42 Le mécanisme dit de « recapture » de l’ancien article 185, § 3 du CIR 1992 – actuel article 185, § 3, alinéa trois du CIR 1992 (voir également point 2) – sur base duquel les pertes étrangères d’un établissement stable qui ont effectivement été déduites du résultat imposable par le passé doivent être rajoutées à la base imposable belge si les pertes en question sont utilisées localement au cours d’une année déterminée pour compenser des bénéfices imposables.

43 Composées comme suit : (i) la perte fiscale reportée utilisée au cours de l’année considérée (à savoir 280 000 euros) ; et (ii) la perte française qui est couverte par les bénéfices exonérés par convention, à savoir une perte professionnelle de 120 000 euros qui a été subie dans une période imposable antérieure ayant débuté avant le 1 er janvier 2020 dans un pays avec lequel la Belgique a conclu une CPDI (à savoir la France) et qui est couverte (à savoir compensée) par les bénéfices exonérés par convention de la période imposable considérée (à savoir 150 000 euros) – en application de l’article 206, §1 er , alinéa deux du CIR 1992 qui exclut les pertes de la définition de « pertes professionnelles antérieures » si elles ont déjà été couvertes par des bénéfices exonérés par convention - en l’espèce, les bénéfices exonérés par convention (150 000 euros) sont supérieurs à la perte française (non définitive) reportée ; et (iii) la perte néerlandaise (pays avec lequel la Belgique a conclu une CPDI) qui est « définitivement exclue des pertes compensables » en application de la disposition spécifique de l’article 206, §1 er , alinéa trois, premier tiret du CIR 1992 (voir point 5.2), à savoir la perte qui (a) a été subie aux Pays-Bas dans une période imposable antérieure ayant débuté avant le 1 er janvier 2020, (b) n’a pas encore été déduite effectivement en Belgique des bénéfices belges ou des bénéfices non exonérés par convention (à savoir 30 000 euros) et (c) est à présent encore utilisée aux Pays-Bas au cours de l’exercice comptable 2020 (exercice d’imposition 2021), de sorte que cette perte n’entre plus en considération en Belgique.

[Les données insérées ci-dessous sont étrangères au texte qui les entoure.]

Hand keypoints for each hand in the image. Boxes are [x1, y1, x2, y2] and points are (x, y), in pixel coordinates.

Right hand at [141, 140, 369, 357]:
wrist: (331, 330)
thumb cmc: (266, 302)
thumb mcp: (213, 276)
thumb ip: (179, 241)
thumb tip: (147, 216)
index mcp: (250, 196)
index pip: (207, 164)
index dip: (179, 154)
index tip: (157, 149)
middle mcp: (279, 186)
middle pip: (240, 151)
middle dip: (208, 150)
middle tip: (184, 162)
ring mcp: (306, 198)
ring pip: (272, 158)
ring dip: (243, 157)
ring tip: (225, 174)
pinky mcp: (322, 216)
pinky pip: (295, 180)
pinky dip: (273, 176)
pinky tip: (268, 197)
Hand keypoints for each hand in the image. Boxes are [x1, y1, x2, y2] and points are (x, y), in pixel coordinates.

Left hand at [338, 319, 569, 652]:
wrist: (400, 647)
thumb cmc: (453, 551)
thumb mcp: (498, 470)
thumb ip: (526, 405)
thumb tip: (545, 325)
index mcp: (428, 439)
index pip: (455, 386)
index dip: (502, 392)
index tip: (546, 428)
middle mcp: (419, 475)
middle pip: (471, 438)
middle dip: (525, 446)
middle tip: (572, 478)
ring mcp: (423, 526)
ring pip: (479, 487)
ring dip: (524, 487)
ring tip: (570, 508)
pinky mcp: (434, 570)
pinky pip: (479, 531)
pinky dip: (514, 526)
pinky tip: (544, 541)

44 Remarque : la version néerlandaise de la circulaire mentionne « Sint-Maarten », mais il doit s’agir d’une erreur de traduction, car la Belgique n’a conclu aucune CPDI avec Sint-Maarten et la version française de la circulaire parle de « Saint-Marin » (San Marino).

45 Selon Fisconet.be, la CPDI avec l’Ouganda a été signée, mais n’est pas encore entrée en vigueur.

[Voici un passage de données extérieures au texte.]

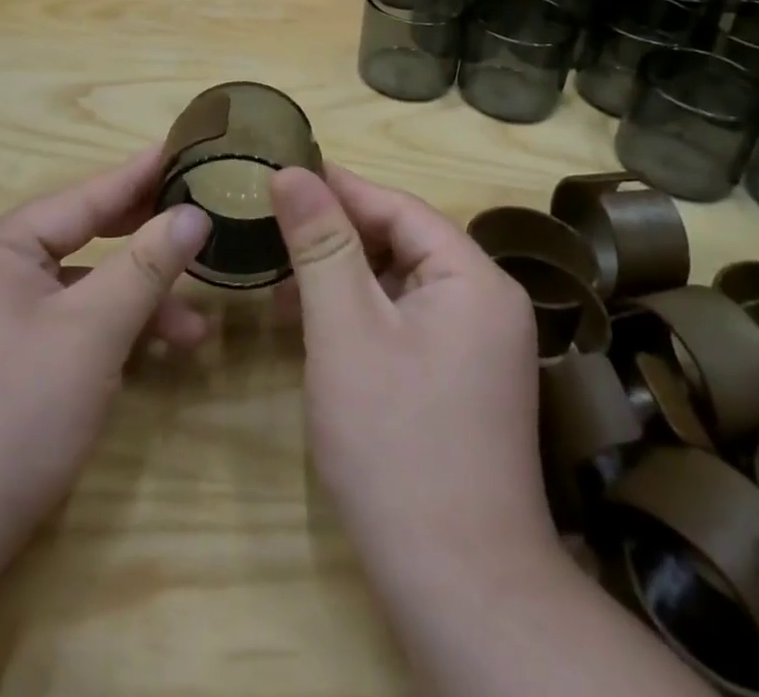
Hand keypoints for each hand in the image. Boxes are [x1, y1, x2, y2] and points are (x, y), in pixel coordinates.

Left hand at [0, 147, 210, 578]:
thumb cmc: (14, 411)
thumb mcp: (92, 330)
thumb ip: (146, 266)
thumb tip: (194, 213)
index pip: (84, 197)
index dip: (140, 176)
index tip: (185, 149)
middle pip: (81, 239)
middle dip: (143, 244)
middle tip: (199, 223)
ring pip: (77, 290)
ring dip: (133, 304)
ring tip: (194, 329)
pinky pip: (62, 324)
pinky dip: (105, 334)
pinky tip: (148, 355)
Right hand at [270, 166, 558, 587]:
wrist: (459, 587)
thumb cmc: (395, 442)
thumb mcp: (344, 329)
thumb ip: (320, 243)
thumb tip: (292, 171)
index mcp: (474, 278)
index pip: (398, 206)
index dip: (338, 187)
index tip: (280, 170)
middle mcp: (487, 302)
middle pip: (402, 242)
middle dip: (335, 233)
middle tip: (271, 223)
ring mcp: (478, 346)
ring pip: (399, 283)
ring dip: (342, 274)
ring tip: (280, 272)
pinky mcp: (461, 381)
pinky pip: (405, 321)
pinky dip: (359, 313)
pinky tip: (314, 322)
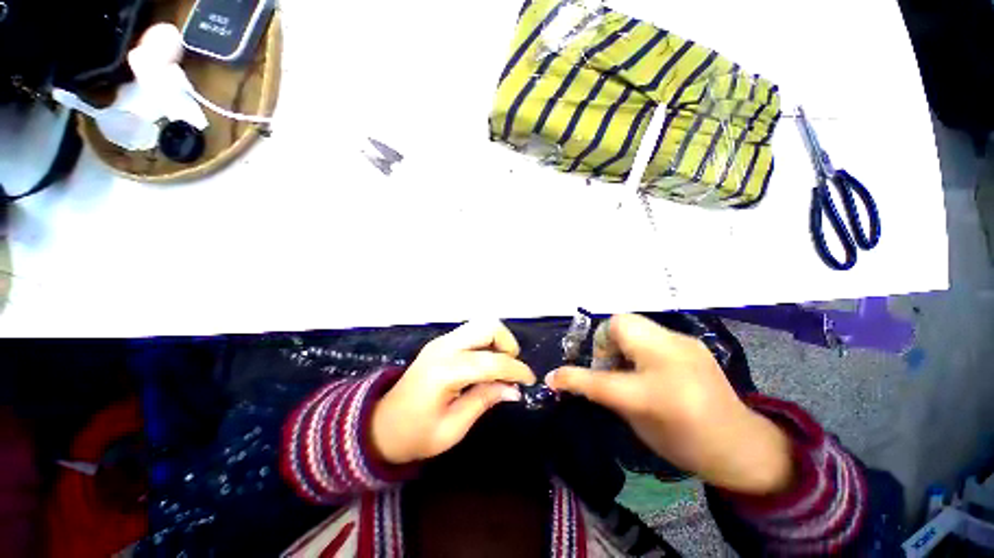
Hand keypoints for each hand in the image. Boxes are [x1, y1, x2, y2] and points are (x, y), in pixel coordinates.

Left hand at [370, 320, 535, 464]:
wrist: (381, 425)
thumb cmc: (415, 435)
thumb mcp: (453, 428)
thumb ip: (484, 401)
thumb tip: (515, 389)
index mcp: (445, 371)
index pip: (491, 362)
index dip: (516, 370)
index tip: (530, 381)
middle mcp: (444, 347)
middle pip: (487, 326)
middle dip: (507, 344)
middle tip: (511, 369)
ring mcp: (441, 341)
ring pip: (480, 324)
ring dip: (497, 341)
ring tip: (500, 367)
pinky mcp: (441, 342)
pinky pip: (472, 332)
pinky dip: (486, 343)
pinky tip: (485, 365)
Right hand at [547, 314, 794, 495]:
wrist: (741, 444)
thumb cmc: (686, 443)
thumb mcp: (638, 424)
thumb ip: (603, 394)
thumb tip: (570, 379)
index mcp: (657, 393)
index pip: (602, 378)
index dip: (573, 377)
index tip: (554, 377)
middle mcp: (671, 358)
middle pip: (619, 324)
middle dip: (603, 342)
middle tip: (608, 366)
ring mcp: (683, 344)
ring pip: (633, 323)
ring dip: (619, 341)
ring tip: (627, 365)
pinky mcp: (689, 341)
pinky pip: (649, 332)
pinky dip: (637, 344)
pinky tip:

46 Le résultat après application de l’interdiction de déduction (200 000 euros), augmenté des pertes étrangères qui ne remplissent pas les conditions de l’article 185, § 3 du CIR 1992 (50 000 euros) en vue d’être imputées sur les bénéfices imposables du siège central belge. À l’étape suivante de la déclaration, il convient d’opérer une distinction entre (i) la partie du résultat exonérée en application d’une CPDI, (ii) la partie du résultat non exonérée en application d’une CPDI et (iii) le résultat belge (voir point 4).

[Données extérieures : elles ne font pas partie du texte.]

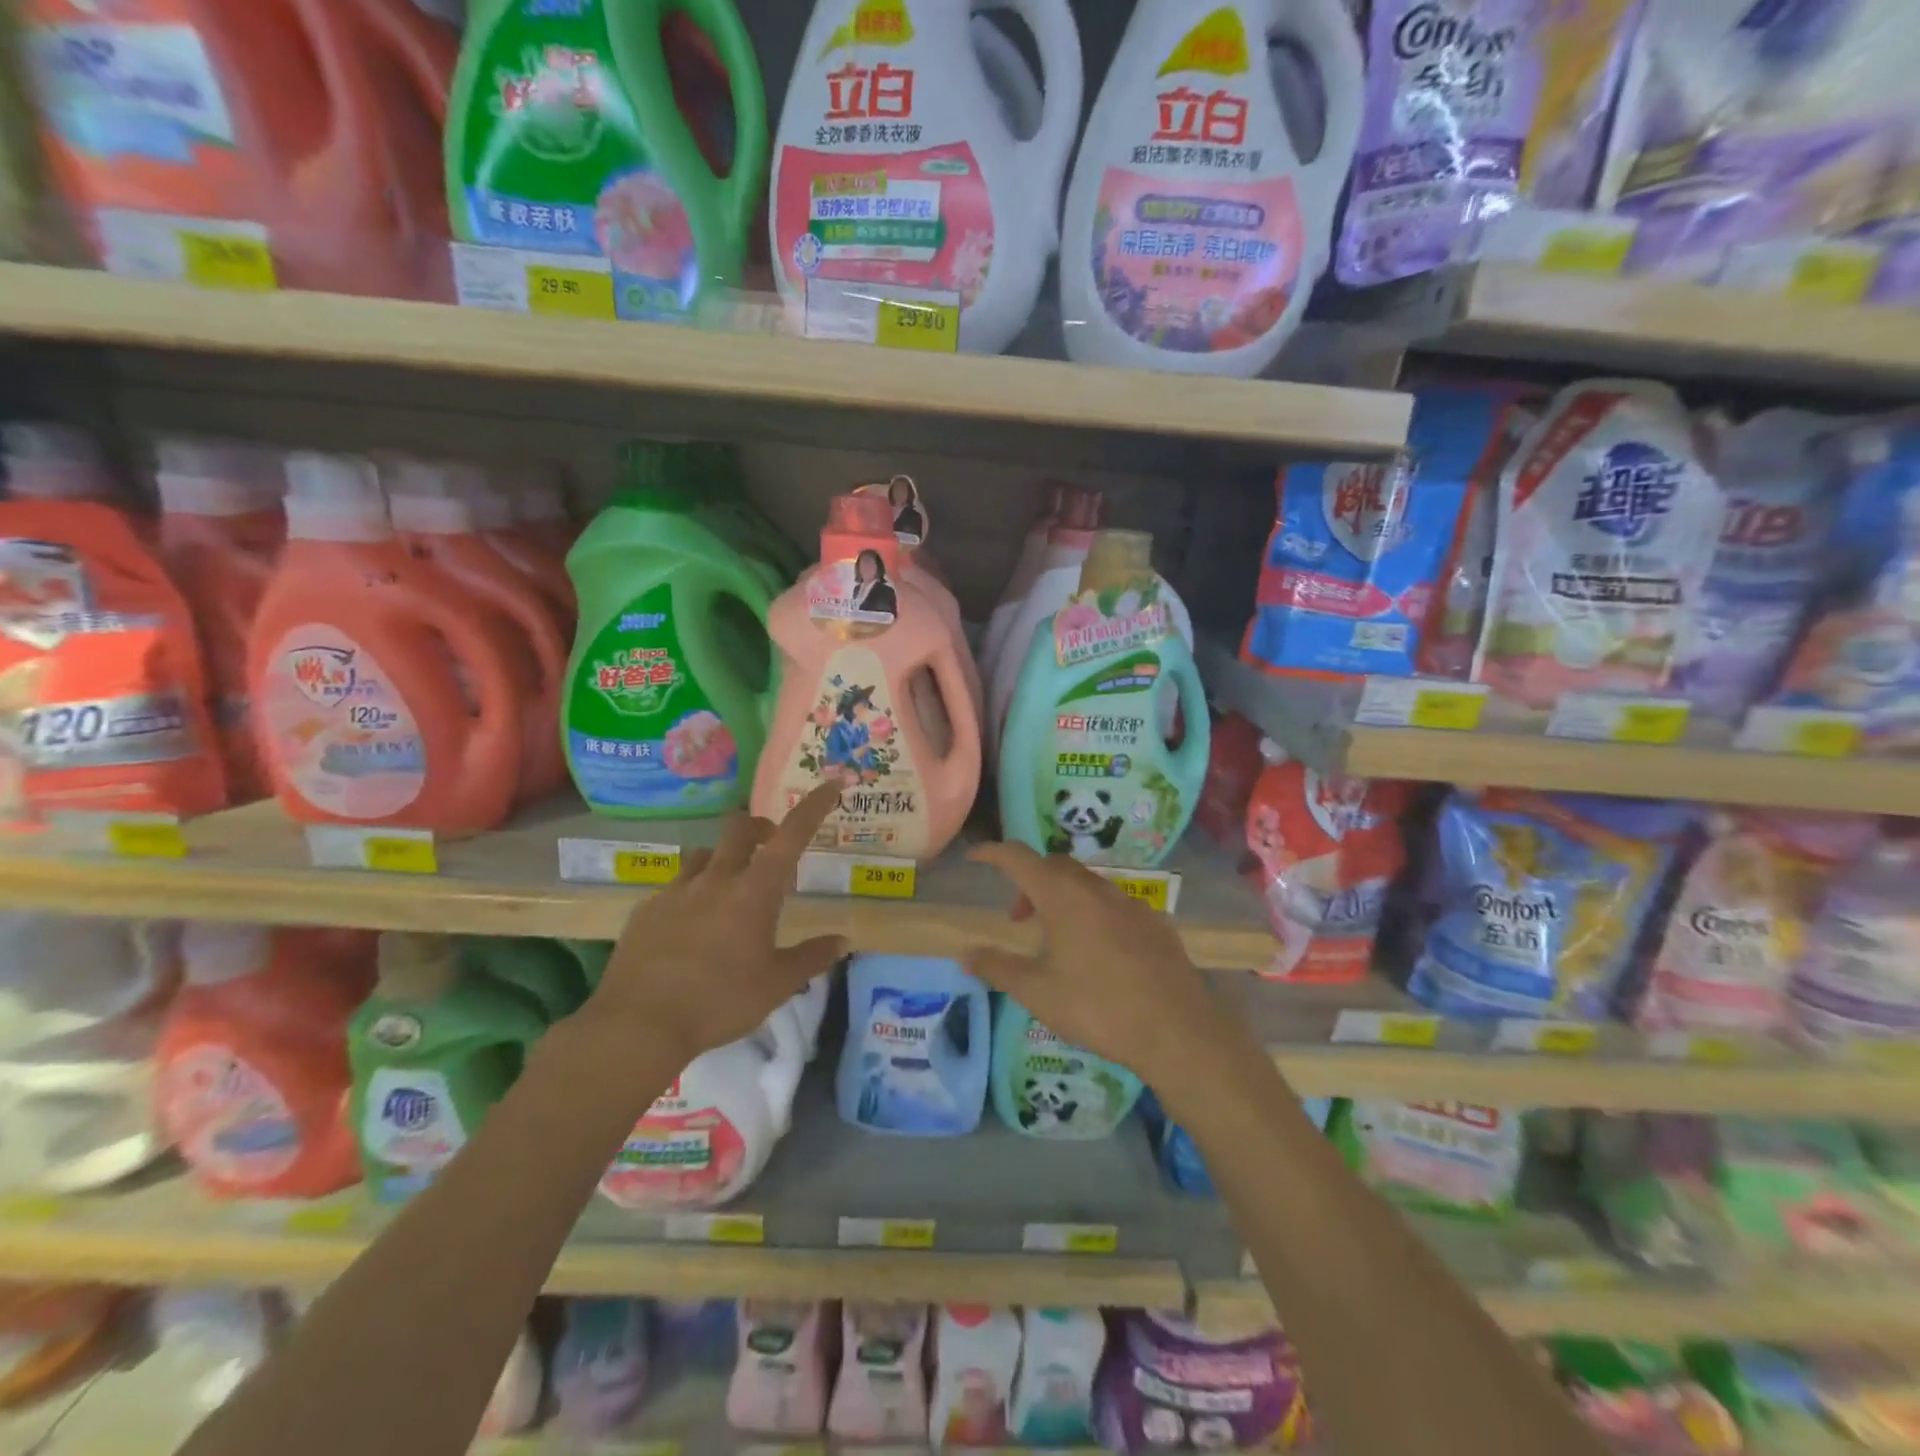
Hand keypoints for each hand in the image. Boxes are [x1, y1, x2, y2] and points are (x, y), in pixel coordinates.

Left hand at [589, 784, 847, 1063]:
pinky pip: (676, 886)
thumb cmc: (719, 1002)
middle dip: (760, 827)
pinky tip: (691, 927)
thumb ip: (812, 957)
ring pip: (705, 854)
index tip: (831, 786)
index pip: (790, 835)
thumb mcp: (777, 985)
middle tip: (771, 847)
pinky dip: (693, 893)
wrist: (639, 1025)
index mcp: (754, 891)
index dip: (813, 806)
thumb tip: (843, 940)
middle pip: (739, 827)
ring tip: (730, 891)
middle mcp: (716, 879)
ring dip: (724, 859)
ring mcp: (677, 891)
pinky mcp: (647, 910)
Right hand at [964, 843, 1234, 1092]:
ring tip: (1055, 939)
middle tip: (1017, 919)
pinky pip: (1114, 905)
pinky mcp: (1156, 923)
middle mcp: (1097, 889)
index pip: (1019, 858)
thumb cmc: (1098, 1008)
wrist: (1178, 1030)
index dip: (993, 853)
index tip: (975, 857)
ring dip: (1062, 898)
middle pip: (1055, 867)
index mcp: (1063, 897)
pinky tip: (1098, 952)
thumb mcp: (1037, 992)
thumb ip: (997, 968)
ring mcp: (1131, 903)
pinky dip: (1093, 913)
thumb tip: (965, 953)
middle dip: (1029, 881)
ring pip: (1087, 884)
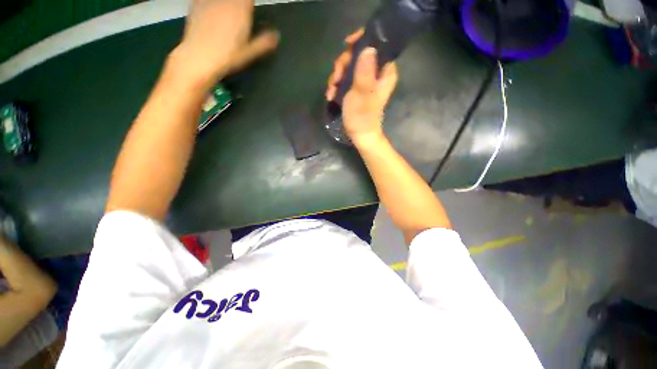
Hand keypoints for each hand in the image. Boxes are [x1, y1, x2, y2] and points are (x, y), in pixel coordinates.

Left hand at [172, 0, 279, 86]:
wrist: (200, 57)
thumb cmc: (228, 57)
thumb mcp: (250, 53)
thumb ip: (264, 42)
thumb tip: (276, 35)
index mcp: (241, 9)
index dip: (249, 3)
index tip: (250, 8)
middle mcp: (226, 1)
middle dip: (240, 4)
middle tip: (242, 12)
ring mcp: (210, 0)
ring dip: (228, 5)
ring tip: (229, 13)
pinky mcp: (196, 3)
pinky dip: (211, 3)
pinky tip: (213, 9)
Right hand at [326, 29, 397, 144]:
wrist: (360, 135)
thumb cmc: (362, 116)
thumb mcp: (362, 93)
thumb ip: (365, 71)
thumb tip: (368, 47)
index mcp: (385, 71)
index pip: (377, 44)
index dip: (361, 40)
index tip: (346, 45)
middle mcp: (377, 72)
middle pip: (359, 54)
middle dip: (344, 64)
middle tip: (336, 77)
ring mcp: (366, 80)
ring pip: (349, 66)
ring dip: (337, 76)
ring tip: (331, 90)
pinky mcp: (357, 87)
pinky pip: (346, 77)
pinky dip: (337, 84)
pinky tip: (331, 95)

47 Conformément aux règles d’imputation (voir point 4), la perte définitive française est imputée comme suit : d’abord sur les bénéfices exonérés néerlandais (110 000 euros), puis sur les bénéfices imposables ougandais (70 000 euros) et le solde enfin sur les bénéfices imposables rwandais (20 000 euros) – il subsiste donc 20 000 euros pour l’établissement rwandais.

48 Il s’agit manifestement d’une autre société (que celle de l’exemple 1), car la circulaire ne parle plus d’une perte reportée de 20 000 de l’exemple précédent (exercice d’imposition 2021).

49 Loi du 21 janvier 2022 portant des dispositions fiscales diverses, M.B. 28 janvier 2022.